The problem is that the feedback you get isn't always the whole story. Mark laid it on the line when he said:

"Physically I feel outstanding. No pain whatsoever and I can do all activities with no limitation. I know it's winter and I have time to get ready for all of next summers fun and games, but I am very impatient with the recovery thing. When I am awake I feel like I can run a marathon. Problem is I just can't stay awake."

I've done a few marathons and half marathons, both on the roads and rowing. My last road race was the 2000 London Marathon. I was 57 and my Wife and I were working out at Liz McColgan's lovely little gym in Carnoustie. (For non-runners, Liz is an athletics legend, world-class at everything from 1,500m to marathon, winner of the NY marathon in a world-record breaking debut marathon time, also won the London marathon and was devastating in winning the Tokyo marathon.)

With a few weeks to go my tail was up and I expected it to go well (by a non-serious, aged fun-runner's standard). It was great to have got into the heavily over-subscribed Millennium Marathon. However, I hadn't run a marathon for quite a few years and I was conscious of the fact that I hadn't put in anything like the mileage I should have and hadn't done many runs of 15m. plus since my last full marathon. Then I had been pretty fit and would occasionally play 6 rounds of golf at a weekend on a long, hilly parkland course, carrying my clubs. (This is only really on during the endless midsummer days here, in N.E. Scotland, where you can still read a newspaper in the garden at 10.30 p.m.) I always trained alone (except when I had been in university weightlifting, rowing and judo teams, many years earlier) and so I didn't consult Liz or any of the serious runners at the gym before going out on a 20 mile hill run as a final preparation before tapering off in the last week or two before the race. I ran 4 circuits of my usual 5 mile course and hit all of my mileage targets as I wanted and did the second 10miles faster than the first. On one steep downhill bend I bounded off the road because a car was coming and felt a slight twinge in my groin but finished full of running and really pleased with myself.

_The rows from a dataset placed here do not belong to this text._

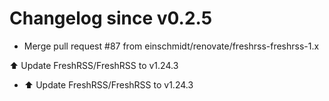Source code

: # Changelog since v0.2.5
- Merge pull request #87 from einschmidt/renovate/freshrss-freshrss-1.x

⬆️ Update FreshRSS/FreshRSS to v1.24.3 
- ⬆️ Update FreshRSS/FreshRSS to v1.24.3 
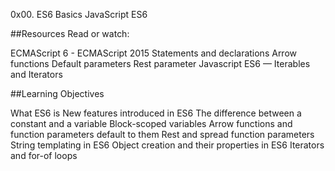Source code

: 0x00. ES6 Basics
JavaScript
ES6

##Resources
Read or watch:

ECMAScript 6 - ECMAScript 2015
Statements and declarations
Arrow functions
Default parameters
Rest parameter
Javascript ES6 — Iterables and Iterators

##Learning Objectives

What ES6 is
New features introduced in ES6
The difference between a constant and a variable
Block-scoped variables
Arrow functions and function parameters default to them
Rest and spread function parameters
String templating in ES6
Object creation and their properties in ES6
Iterators and for-of loops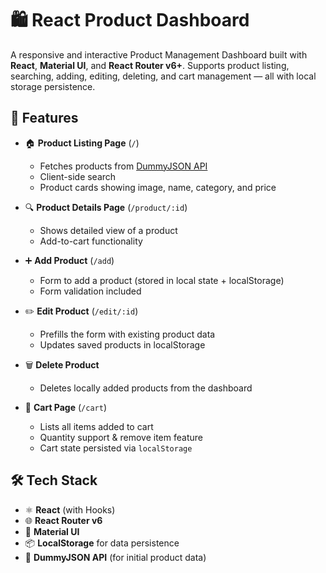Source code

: # 🛍️ React Product Dashboard

A responsive and interactive Product Management Dashboard built with **React**, **Material UI**, and **React Router v6+**. Supports product listing, searching, adding, editing, deleting, and cart management — all with local storage persistence.

## 🚀 Features

- 🏠 **Product Listing Page** (`/`)
  - Fetches products from [DummyJSON API](https://dummyjson.com/products)
  - Client-side search
  - Product cards showing image, name, category, and price

- 🔍 **Product Details Page** (`/product/:id`)
  - Shows detailed view of a product
  - Add-to-cart functionality

- ➕ **Add Product** (`/add`)
  - Form to add a product (stored in local state + localStorage)
  - Form validation included

- ✏️ **Edit Product** (`/edit/:id`)
  - Prefills the form with existing product data
  - Updates saved products in localStorage

- 🗑️ **Delete Product**
  - Deletes locally added products from the dashboard

- 🛒 **Cart Page** (`/cart`)
  - Lists all items added to cart
  - Quantity support & remove item feature
  - Cart state persisted via `localStorage`

## 🛠️ Tech Stack

- ⚛️ **React** (with Hooks)
- 🌐 **React Router v6**
- 🎨 **Material UI**
- 📦 **LocalStorage** for data persistence
- 🔗 **DummyJSON API** (for initial product data)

It was a few days later before I found myself hobbling with an uncomfortable injury. I got as much ultrasound treatment as possible and was determined to turn out whatever - possibly my lifetime last marathon, the Year 2000 London Marathon, and I'd raised sponsorship funds for a couple of charities, some of it from golf club buddies. I reached the start area barely able to walk properly and
fell back to between the 4 hour and 4 1/2 hour hordes so that I wouldn't have to push myself. After a while I got warmer and the injury began to ease but at about 8 1/2 miles out I got into an unlucky freak incident which nearly crippled me. With a few miles to go I could hardly move and could never have finished but for a little Irish male nurse who had caught me up and walked for miles with me to the last few hundred yards where he ran in so as to avoid alarming his kids who were looking out for him. I finally crossed the line at about 1 1/4 mph in just under 6 hours.

My Wife and Daughter had stood for hours expecting to see me and had become pretty concerned. Funnily enough this experience helped them last month when my lap op had to be finished with open surgery and took about four extra hours. They comforted themselves with remembering the 2000 London marathon!

To anyone who reads this far, please forgive the rambling reminiscences of an old man. The point is that my body hadn't signalled distress at the point of injury and I did more damage before it became evident. Then it told me in no uncertain terms. (I shouldn't have run of course but, hell, on the whole I'm still glad I did.)

Mark has shown that you can feel great and ready to take on the world but as ibinmsp said "your body may have different plans".

So, do listen to your body when it says stop BUT EQUALLY don't trust it when it says you can do anything, if common sense or expert advice is telling you otherwise. Follow foxhd's advice and you won't go far wrong.